Seeking his withdrawal from the case, the Public Prosecutor in a letter to the ACB chief said “it is respectfully submitted that scrutiny of challan (charge sheet) of the case was done by me on September 1. Today, September 2, I was called by some senior officials of Delhi government wherein I was pressurised by them, who are alleged suspects. They directed me to produce the file before them before finalisation. I am a sick person of high blood pressure. I am unable to bear pressure and do justice in the case. I may be allowed to withdraw myself from the case.”

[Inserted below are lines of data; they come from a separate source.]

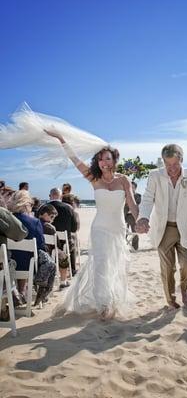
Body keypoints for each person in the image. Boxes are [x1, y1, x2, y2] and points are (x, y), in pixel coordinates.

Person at [45, 129, 138, 320]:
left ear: (114, 160)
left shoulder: (124, 180)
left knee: (115, 264)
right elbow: (75, 160)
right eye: (101, 159)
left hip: (118, 228)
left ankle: (112, 298)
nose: (104, 162)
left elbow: (131, 203)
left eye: (107, 159)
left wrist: (140, 220)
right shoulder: (93, 178)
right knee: (101, 264)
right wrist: (62, 139)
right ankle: (103, 305)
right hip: (100, 228)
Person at [136, 144, 187, 308]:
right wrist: (143, 218)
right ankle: (170, 299)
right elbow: (148, 199)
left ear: (181, 160)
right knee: (167, 267)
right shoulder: (155, 176)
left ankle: (184, 288)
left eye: (175, 164)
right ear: (163, 162)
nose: (171, 169)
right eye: (167, 164)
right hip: (163, 229)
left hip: (184, 228)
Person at [8, 190, 46, 299]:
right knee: (31, 255)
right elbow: (40, 246)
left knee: (18, 255)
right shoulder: (35, 222)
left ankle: (20, 291)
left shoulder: (6, 220)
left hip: (7, 264)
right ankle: (23, 291)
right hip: (28, 266)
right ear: (27, 204)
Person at [48, 188, 78, 279]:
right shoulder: (68, 208)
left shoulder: (43, 207)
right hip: (64, 243)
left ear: (50, 196)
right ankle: (72, 269)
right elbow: (74, 228)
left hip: (48, 244)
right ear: (61, 196)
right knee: (72, 243)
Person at [124, 181, 141, 250]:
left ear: (135, 188)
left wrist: (128, 204)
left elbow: (135, 204)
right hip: (124, 215)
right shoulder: (124, 195)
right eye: (130, 187)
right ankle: (122, 246)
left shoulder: (138, 196)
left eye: (133, 187)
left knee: (135, 232)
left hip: (132, 216)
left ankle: (135, 247)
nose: (131, 188)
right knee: (123, 232)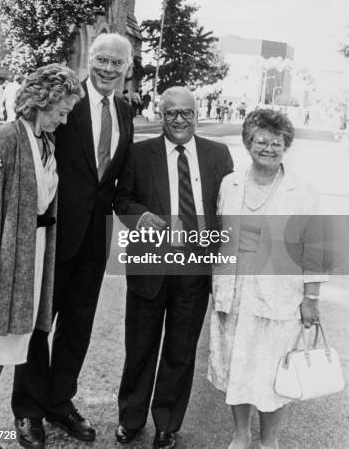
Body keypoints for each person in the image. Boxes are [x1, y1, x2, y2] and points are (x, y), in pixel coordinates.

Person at [0, 33, 134, 448]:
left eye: (117, 62)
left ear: (127, 67)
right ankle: (27, 412)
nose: (108, 69)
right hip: (52, 235)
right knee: (37, 326)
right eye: (101, 59)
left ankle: (60, 402)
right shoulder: (67, 102)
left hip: (95, 238)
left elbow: (116, 182)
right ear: (90, 60)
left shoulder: (125, 112)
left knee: (77, 329)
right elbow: (18, 141)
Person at [0, 64, 81, 449]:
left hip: (32, 256)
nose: (65, 118)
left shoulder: (45, 140)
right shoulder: (8, 136)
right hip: (4, 259)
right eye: (62, 109)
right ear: (42, 100)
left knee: (6, 347)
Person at [114, 87, 233, 449]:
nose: (179, 120)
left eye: (186, 113)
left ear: (197, 114)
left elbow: (230, 204)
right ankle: (131, 419)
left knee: (181, 351)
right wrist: (141, 216)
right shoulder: (139, 153)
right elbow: (121, 200)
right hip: (150, 265)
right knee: (140, 347)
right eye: (171, 113)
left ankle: (167, 422)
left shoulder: (218, 154)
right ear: (160, 114)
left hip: (194, 268)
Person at [208, 108, 327, 449]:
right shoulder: (230, 183)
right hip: (233, 292)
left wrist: (311, 298)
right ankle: (241, 435)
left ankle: (269, 440)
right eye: (261, 141)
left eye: (277, 142)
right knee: (236, 366)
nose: (269, 148)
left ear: (286, 145)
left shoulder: (302, 192)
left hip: (280, 296)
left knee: (274, 371)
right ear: (248, 143)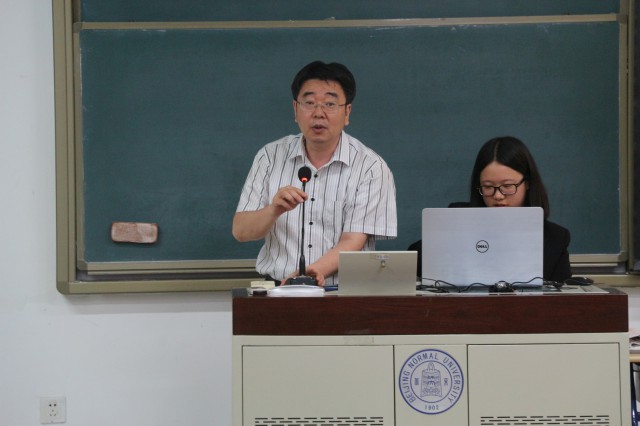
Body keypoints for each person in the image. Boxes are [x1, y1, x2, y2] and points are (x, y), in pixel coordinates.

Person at [232, 61, 397, 287]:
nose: (319, 113)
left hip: (341, 293)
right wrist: (273, 210)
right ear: (295, 109)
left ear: (347, 112)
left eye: (330, 104)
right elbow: (241, 231)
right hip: (278, 291)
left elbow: (353, 240)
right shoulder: (269, 156)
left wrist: (310, 274)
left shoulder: (370, 167)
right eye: (309, 103)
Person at [409, 136, 571, 283]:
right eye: (488, 187)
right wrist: (445, 234)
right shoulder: (457, 221)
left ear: (527, 183)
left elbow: (564, 296)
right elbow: (414, 260)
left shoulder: (555, 238)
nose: (498, 195)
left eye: (507, 186)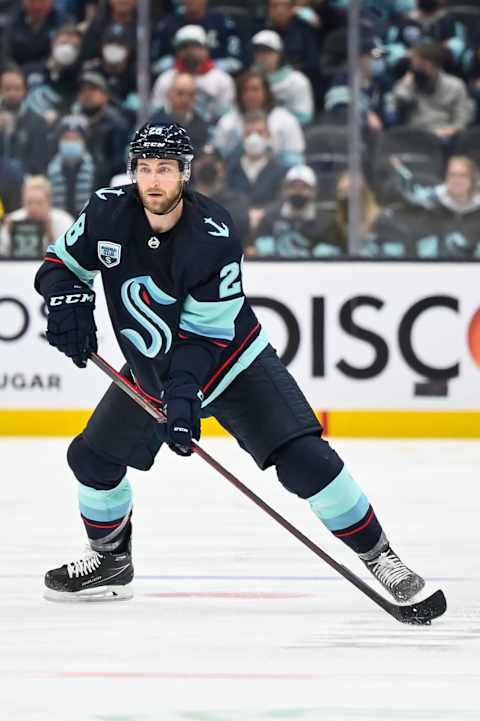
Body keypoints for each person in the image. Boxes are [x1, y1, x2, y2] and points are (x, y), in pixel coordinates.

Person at [34, 122, 427, 603]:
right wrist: (66, 298)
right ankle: (112, 560)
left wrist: (182, 398)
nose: (153, 180)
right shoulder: (105, 212)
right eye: (144, 168)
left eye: (165, 169)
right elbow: (61, 264)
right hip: (151, 374)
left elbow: (203, 338)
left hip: (235, 366)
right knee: (91, 461)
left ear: (185, 173)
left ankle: (380, 556)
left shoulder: (212, 236)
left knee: (306, 463)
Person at [212, 69, 305, 167]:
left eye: (255, 89)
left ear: (266, 92)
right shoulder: (227, 122)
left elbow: (294, 160)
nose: (250, 95)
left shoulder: (286, 120)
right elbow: (218, 157)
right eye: (245, 90)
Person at [251, 163, 342, 257]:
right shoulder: (269, 218)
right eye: (293, 187)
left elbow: (337, 250)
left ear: (314, 191)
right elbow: (254, 247)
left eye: (304, 187)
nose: (298, 191)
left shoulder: (327, 222)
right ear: (284, 189)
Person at [150, 24, 235, 124]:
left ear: (206, 49)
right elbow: (157, 112)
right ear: (177, 51)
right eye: (184, 47)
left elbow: (226, 116)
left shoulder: (222, 80)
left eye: (195, 46)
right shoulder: (166, 79)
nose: (190, 51)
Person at [392, 42, 475, 140]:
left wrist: (451, 131)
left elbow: (462, 118)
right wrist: (406, 87)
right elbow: (395, 106)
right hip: (414, 137)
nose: (413, 67)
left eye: (416, 64)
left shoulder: (455, 85)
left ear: (429, 64)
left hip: (446, 136)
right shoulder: (409, 83)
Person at [250, 29, 314, 126]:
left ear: (279, 54)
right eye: (258, 51)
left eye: (267, 51)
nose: (262, 56)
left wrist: (272, 123)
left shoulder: (297, 81)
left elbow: (304, 117)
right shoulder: (248, 80)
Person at [0, 175, 73, 258]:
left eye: (39, 203)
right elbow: (3, 254)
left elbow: (69, 257)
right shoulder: (14, 219)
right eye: (29, 203)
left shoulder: (63, 221)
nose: (34, 208)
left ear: (49, 202)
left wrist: (50, 236)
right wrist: (10, 236)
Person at [47, 114, 96, 218]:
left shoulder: (96, 170)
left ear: (84, 142)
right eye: (66, 138)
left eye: (75, 138)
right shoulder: (49, 170)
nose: (71, 142)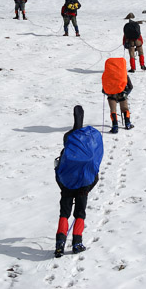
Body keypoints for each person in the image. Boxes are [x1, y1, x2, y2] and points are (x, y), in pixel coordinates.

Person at [54, 105, 103, 257]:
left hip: (67, 186)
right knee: (80, 213)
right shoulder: (88, 149)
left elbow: (58, 170)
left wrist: (62, 185)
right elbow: (95, 174)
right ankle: (77, 243)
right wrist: (88, 187)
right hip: (83, 186)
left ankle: (59, 244)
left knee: (64, 213)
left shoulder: (67, 150)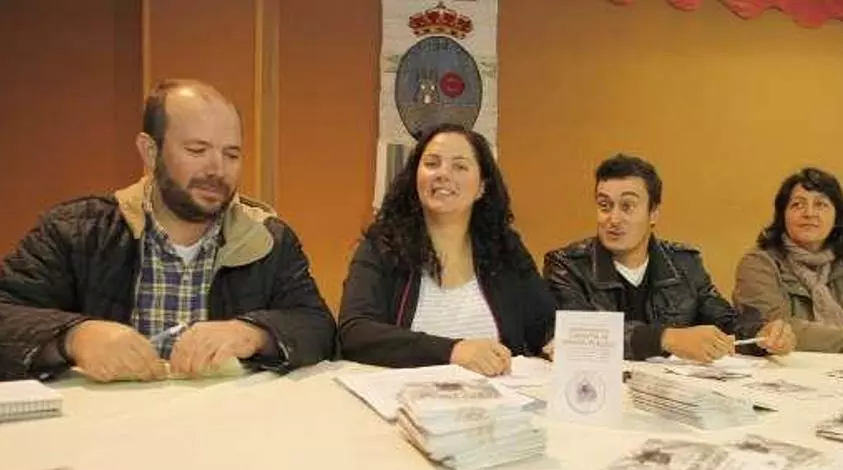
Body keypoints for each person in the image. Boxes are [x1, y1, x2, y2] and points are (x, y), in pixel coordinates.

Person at [0, 79, 336, 382]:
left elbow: (318, 327)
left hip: (224, 420)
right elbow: (8, 311)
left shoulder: (268, 239)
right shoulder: (76, 231)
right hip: (103, 422)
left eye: (231, 155)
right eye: (197, 150)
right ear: (150, 151)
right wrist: (74, 337)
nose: (217, 170)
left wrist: (253, 333)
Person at [338, 124, 555, 376]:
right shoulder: (381, 245)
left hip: (496, 396)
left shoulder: (505, 248)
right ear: (415, 178)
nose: (443, 174)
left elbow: (544, 323)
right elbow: (355, 332)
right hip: (404, 395)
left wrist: (559, 342)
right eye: (432, 164)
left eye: (460, 166)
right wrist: (453, 351)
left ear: (482, 187)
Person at [543, 154, 794, 362]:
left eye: (627, 206)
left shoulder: (684, 263)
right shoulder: (567, 265)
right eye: (604, 206)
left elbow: (726, 323)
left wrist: (763, 335)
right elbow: (578, 334)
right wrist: (666, 339)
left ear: (653, 213)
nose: (614, 219)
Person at [733, 167, 843, 353]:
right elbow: (775, 330)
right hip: (784, 366)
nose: (809, 213)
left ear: (837, 217)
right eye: (797, 205)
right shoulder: (758, 263)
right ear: (782, 215)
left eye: (820, 205)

Kejriwal is in the know of all this. Yet, he maintains that a raid on his principle secretary is a raid on him. Today he has come out with another gem of a tweet: "A CBI officer told me that they have been asked to finish off the Opposition.”
Could CBI do it? Is Rajendra Kumar, the Opposition for the Centre? Has Kejriwal lulled to sleep that vigilance in maintaining authority of the law is his first and most imperious duty? Probe Arun Jaitley who headed the DDCA for its corrupt practices by all means. But why defend Rajendra Kumar?
Sir Pherozeshah Mehta, a Parsi Indian political leader, activist, and a leading lawyer of Mumbai, who was knighted by the British Government in India for his service to the law, once said: "All men have their noble and baser instincts struggling within them and you will find that even in the most well-disciplined organisations, in the most well-balanced minds, after the noble instincts have well-established their sway, a moment comes when the smallest rift upsets the work of years, casts everything into confusion and generates a whirlwind at which those who knew the men before as good and worthy stand aghast.”
That is an irony of life! I am aghast Arvind Kejriwal ji!